(Dataset entries)
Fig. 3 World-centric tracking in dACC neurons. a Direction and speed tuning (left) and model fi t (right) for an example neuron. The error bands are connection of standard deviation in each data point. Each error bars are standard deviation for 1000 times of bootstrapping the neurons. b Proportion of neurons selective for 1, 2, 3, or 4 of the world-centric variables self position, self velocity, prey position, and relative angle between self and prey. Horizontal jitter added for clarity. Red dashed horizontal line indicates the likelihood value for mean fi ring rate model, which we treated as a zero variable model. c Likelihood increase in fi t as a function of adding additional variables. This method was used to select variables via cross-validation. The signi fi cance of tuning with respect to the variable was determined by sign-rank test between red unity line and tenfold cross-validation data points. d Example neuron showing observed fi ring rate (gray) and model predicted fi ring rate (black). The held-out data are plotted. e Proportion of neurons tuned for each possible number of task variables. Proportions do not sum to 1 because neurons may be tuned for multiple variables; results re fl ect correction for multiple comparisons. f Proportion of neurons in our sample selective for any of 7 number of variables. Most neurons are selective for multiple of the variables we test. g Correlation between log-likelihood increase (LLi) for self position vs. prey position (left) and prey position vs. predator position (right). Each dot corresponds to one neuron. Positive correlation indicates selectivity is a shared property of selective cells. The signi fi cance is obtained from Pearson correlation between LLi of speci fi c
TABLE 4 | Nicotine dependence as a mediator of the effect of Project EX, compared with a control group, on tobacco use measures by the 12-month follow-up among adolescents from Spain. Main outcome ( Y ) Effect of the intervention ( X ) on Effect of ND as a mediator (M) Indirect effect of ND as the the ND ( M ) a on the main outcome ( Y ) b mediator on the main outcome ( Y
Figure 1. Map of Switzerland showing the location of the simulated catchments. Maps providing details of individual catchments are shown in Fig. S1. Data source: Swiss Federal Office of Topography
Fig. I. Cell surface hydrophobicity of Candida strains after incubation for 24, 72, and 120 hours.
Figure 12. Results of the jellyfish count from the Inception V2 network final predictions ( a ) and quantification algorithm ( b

:: GOAL OF THE EXERCISE ::
The whole of the data is to be copied out word for word.

:: EXPECTED OUTPUT ::
Fig. 3 World-centric tracking in dACC neurons. a Direction and speed tuning (left) and model fi t (right) for an example neuron. The error bands are connection of standard deviation in each data point. Each error bars are standard deviation for 1000 times of bootstrapping the neurons. b Proportion of neurons selective for 1, 2, 3, or 4 of the world-centric variables self position, self velocity, prey position, and relative angle between self and prey. Horizontal jitter added for clarity. Red dashed horizontal line indicates the likelihood value for mean fi ring rate model, which we treated as a zero variable model. c Likelihood increase in fi t as a function of adding additional variables. This method was used to select variables via cross-validation. The signi fi cance of tuning with respect to the variable was determined by sign-rank test between red unity line and tenfold cross-validation data points. d Example neuron showing observed fi ring rate (gray) and model predicted fi ring rate (black). The held-out data are plotted. e Proportion of neurons tuned for each possible number of task variables. Proportions do not sum to 1 because neurons may be tuned for multiple variables; results re fl ect correction for multiple comparisons. f Proportion of neurons in our sample selective for any of 7 number of variables. Most neurons are selective for multiple of the variables we test. g Correlation between log-likelihood increase (LLi) for self position vs. prey position (left) and prey position vs. predator position (right). Each dot corresponds to one neuron. Positive correlation indicates selectivity is a shared property of selective cells. The signi fi cance is obtained from Pearson correlation between LLi of speci fi c
TABLE 4 | Nicotine dependence as a mediator of the effect of Project EX, compared with a control group, on tobacco use measures by the 12-month follow-up among adolescents from Spain. Main outcome ( Y ) Effect of the intervention ( X ) on Effect of ND as a mediator (M) Indirect effect of ND as the the ND ( M ) a on the main outcome ( Y ) b mediator on the main outcome ( Y
Figure 1. Map of Switzerland showing the location of the simulated catchments. Maps providing details of individual catchments are shown in Fig. S1. Data source: Swiss Federal Office of Topography
Fig. I. Cell surface hydrophobicity of Candida strains after incubation for 24, 72, and 120 hours.
Figure 12. Results of the jellyfish count from the Inception V2 network final predictions ( a ) and quantification algorithm ( b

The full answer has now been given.